Top of RECORDS FOR PROCESSING
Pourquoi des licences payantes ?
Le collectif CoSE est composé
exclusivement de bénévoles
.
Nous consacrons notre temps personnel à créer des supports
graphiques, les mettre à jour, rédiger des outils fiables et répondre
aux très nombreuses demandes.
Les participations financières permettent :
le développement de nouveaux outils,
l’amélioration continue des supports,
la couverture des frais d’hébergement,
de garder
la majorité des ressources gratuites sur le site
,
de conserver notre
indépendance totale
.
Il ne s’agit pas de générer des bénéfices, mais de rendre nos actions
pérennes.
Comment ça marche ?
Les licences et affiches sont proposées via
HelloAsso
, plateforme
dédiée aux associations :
Bottom of RECORDS FOR PROCESSING
* EXERCISE PROMPT
Reproduce every row above word for word, keeping each line break where it falls.

* EXERCISE SOLUTION
Pourquoi des licences payantes ?
Le collectif CoSE est composé
exclusivement de bénévoles
.
Nous consacrons notre temps personnel à créer des supports
graphiques, les mettre à jour, rédiger des outils fiables et répondre
aux très nombreuses demandes.
Les participations financières permettent :
le développement de nouveaux outils,
l’amélioration continue des supports,
la couverture des frais d’hébergement,
de garder
la majorité des ressources gratuites sur le site
,
de conserver notre
indépendance totale
.
Il ne s’agit pas de générer des bénéfices, mais de rendre nos actions
pérennes.
Comment ça marche ?
Les licences et affiches sont proposées via
HelloAsso
, plateforme
dédiée aux associations :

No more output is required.